Item 2. | Identity and Background |
(a) | This Schedule 13D is being filed jointly by (1) Fairmount Funds Management LLC, a Delaware limited liability company and Securities and Exchange Commission (SEC) registered investment adviser under the Investment Advisers Act of 1940 (Fairmount Funds Management); (2) Fairmount Healthcare Fund GP LLC, a Delaware limited liability company (Fairmount GP); and (3) Fairmount Healthcare Fund II GP LLC, a Delaware limited liability company (Fairmount GP II) (Fairmount Funds Management, Fairmount GP, and Fairmount GP II, collectively, the Reporting Persons). |
(b) | The principal business address of the Reporting Persons is 200 Barr Harbor Drive, Suite 400, West Conshohocken, PA 19428. |
(c) | The principal business of Fairmount Funds Management is to provide discretionary investment management services to qualified investors through its private pooled investment vehicles, Fairmount Healthcare Fund LP and Fairmount Healthcare Fund II LP (Fund II, and collectively, the Clients). Fairmount GP serves as the general partner to Fairmount Healthcare Fund LP. Fairmount GP II serves as the general partner to Fairmount Healthcare Fund II LP. Fairmount Funds Management has voting and dispositive power over the Common Stock held by the Clients, which is deemed shared with Fairmount GP, and Fairmount GP II. The Clients do not have the right to acquire voting or dispositive power over the Common Stock within sixty days. |
(d)-(e) | During the last five years, none of the Reporting Persons (i) has been convicted in a criminal proceeding (excluding traffic violations or similar misdemeanors) or (ii) has been a party to a civil proceeding of a judicial or administrative body of competent jurisdiction and as a result of such proceedings was or is subject to a judgment, decree, or final order enjoining future violations of, or prohibiting or mandating activities subject to, federal or state securities laws or finding any violations with respect at such laws. |
(f) | Fairmount Funds Management, Fairmount GP, and Fairmount GP II are each a Delaware limited liability company. |
Item 3. | Source and Amount of Funds or Other Consideration |
Item 3 of the Statement is hereby amended and supplemented as follows:
In aggregate, the Reporting Persons have voting and dispositive power over 23,079,141 shares of Common Stock, which is comprised of (a) 4,725,641 shares of Common Stock, (b) 16,853,500 shares of Common Stock issuable upon conversion of 67,414 shares of Series A Preferred Stock and (c) 1,500,000 shares of Common Stock issuable upon conversion of 1,500 shares of Series B Preferred Stock. The conversion of the Series A Preferred Stock and Series B Preferred Stock is subject to a beneficial ownership limitation of 19.99% and 19.9% of the outstanding Common Stock respectively.

#### [WORK ITEM A]
Translate this sentence from the Schedule 13D excerpt into Spanish: "Fairmount GP serves as the general partner to Fairmount Healthcare Fund LP."
#### [WORK ITEM B]
Resume the Schedule 13D excerpt, picking up right after its final sentence.

#### [DATA FOR ANALYSIS]
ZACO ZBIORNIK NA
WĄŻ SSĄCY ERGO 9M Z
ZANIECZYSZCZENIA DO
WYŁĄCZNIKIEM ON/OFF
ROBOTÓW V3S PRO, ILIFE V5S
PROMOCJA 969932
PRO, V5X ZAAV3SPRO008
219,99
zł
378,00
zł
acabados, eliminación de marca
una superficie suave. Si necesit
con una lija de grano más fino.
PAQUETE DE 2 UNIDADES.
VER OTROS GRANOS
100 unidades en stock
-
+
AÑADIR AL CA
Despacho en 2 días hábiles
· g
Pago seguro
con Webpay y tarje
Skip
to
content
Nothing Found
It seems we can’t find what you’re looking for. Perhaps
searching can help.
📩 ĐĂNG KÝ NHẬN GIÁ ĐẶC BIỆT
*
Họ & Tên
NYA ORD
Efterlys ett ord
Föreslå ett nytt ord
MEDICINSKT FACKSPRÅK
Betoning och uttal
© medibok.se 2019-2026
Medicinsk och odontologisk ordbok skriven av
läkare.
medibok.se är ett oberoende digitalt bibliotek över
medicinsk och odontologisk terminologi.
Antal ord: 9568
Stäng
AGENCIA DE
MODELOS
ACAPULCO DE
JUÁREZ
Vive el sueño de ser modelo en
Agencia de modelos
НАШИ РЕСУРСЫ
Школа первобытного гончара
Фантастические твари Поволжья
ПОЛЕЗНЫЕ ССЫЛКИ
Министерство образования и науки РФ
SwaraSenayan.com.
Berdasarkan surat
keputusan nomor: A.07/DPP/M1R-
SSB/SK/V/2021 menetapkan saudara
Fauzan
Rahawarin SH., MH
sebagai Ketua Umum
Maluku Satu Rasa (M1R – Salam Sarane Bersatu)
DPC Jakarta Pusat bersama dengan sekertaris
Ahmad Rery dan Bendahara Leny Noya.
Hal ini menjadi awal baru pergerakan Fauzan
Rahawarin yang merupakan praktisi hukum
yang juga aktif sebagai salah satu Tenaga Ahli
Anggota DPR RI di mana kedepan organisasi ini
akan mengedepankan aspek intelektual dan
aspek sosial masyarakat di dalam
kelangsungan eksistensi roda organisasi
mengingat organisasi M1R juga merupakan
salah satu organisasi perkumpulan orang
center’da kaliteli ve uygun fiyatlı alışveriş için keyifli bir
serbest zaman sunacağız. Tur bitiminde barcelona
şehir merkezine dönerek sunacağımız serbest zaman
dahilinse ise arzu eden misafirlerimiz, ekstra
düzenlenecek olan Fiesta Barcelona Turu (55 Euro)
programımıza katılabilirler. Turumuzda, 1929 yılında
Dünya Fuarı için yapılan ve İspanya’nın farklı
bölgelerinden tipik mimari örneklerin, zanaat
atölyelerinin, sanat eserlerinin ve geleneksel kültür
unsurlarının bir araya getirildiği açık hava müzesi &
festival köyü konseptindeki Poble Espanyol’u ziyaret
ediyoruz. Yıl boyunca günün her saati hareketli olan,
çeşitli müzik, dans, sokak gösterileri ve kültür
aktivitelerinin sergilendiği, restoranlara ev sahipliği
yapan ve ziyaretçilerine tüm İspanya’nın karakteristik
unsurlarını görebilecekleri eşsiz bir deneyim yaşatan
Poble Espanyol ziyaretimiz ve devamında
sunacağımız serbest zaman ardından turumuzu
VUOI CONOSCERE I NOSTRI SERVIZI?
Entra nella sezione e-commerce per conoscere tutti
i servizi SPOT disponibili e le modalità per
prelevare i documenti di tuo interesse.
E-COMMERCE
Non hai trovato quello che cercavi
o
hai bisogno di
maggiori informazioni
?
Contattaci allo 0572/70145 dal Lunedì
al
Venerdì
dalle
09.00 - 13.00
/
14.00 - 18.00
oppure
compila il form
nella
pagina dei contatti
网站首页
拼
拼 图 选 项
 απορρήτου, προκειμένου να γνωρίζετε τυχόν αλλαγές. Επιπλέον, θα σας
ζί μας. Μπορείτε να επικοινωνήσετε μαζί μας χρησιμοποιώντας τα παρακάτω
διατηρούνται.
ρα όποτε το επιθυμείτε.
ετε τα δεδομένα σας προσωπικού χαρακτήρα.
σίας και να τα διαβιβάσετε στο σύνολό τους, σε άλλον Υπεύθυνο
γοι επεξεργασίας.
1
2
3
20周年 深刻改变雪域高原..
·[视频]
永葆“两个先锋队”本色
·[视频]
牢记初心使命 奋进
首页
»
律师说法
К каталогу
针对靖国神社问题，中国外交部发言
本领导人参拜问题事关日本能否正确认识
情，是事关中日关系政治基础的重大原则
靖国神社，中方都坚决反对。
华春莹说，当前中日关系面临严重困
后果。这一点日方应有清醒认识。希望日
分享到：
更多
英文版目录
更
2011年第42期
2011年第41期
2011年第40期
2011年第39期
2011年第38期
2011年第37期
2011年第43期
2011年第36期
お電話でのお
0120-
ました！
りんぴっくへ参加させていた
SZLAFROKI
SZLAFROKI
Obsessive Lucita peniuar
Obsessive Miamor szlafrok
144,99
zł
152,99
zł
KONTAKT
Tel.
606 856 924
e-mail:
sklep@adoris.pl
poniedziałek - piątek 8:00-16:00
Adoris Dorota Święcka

#### [WRITTEN REPLY A]
Fairmount GP actúa como socio general de Fairmount Healthcare Fund LP.

#### [WRITTEN REPLY B]
On February 16, 2024, the Reporting Persons purchased a total of 1,166,666 shares of Common Stock and 1,500 shares of Series B Preferred Stock from the Company for an aggregate of $19,999,995.00 in a private placement transaction (the Private Placement). The shares were purchased with working capital. Fairmount Funds Management, Fairmount GP and Fairmount GP II do not own any shares of Common Stock, Series A Preferred Stock or Series B Preferred Stock directly but are deemed to beneficially own the shares Common Stock, Series A Preferred Stock and Series B Preferred Stock held by the Clients. Fairmount Funds Management, Fairmount GP and Fairmount GP II disclaim beneficial ownership of such shares of Common Stock, Series A Preferred Stock and Series B Preferred Stock except to the extent of their pecuniary interest therein.
Item 4. | Purpose of Transaction |
Item 4 is hereby amended and supplemented as follows:
The Reporting Persons acquired the shares of Common Stock and Series B Preferred Stock referred to in Item 3 for investment purposes and not with an intent, purpose or effect of changing control of the Company.
Registration Rights Agreement
On February 13, 2024, the Company and the purchasers in the Private Placement, including Fund II (the Purchasers), entered into a registration rights agreement (the Registration Rights Agreement), pursuant to which, among other things, the Company agreed to provide for the registration and resale of the shares of Common Stock and shares of Common Stock issuable upon conversion of shares of Series B Preferred Stock that were purchased by the Purchasers in the Private Placement. The foregoing description of the Registration Rights Agreement does not purport to be complete and is qualified in its entirety by the full text of the Registration Rights Agreement, a copy of which is attached hereto as Exhibit 99.2 and is incorporated herein by reference.
Item 5. | Interest in Securities of the Company |
Item 5 is hereby amended and supplemented as follows:
(a) and (b) See Items 7-11 of the cover pages above and Item 2.
(c) The following table lists the Reporting Persons transactions in securities of the Company that were effected during the sixty day period prior to the filing of this Amendment No. 3:
Transaction | Purchaser | Date | Share Amount | Price Per Share | ||||||||||
Purchase | Fund II | 2/16/2024 | 1,166,666 shares of Common Stock | $ | 7.50 | |||||||||
Purchase | Fund II | 2/16/2024 | 1,500 shares of Series B Preferred Stock | $ | 7,500.00 |
(d) Not applicable.
(e) Not applicable.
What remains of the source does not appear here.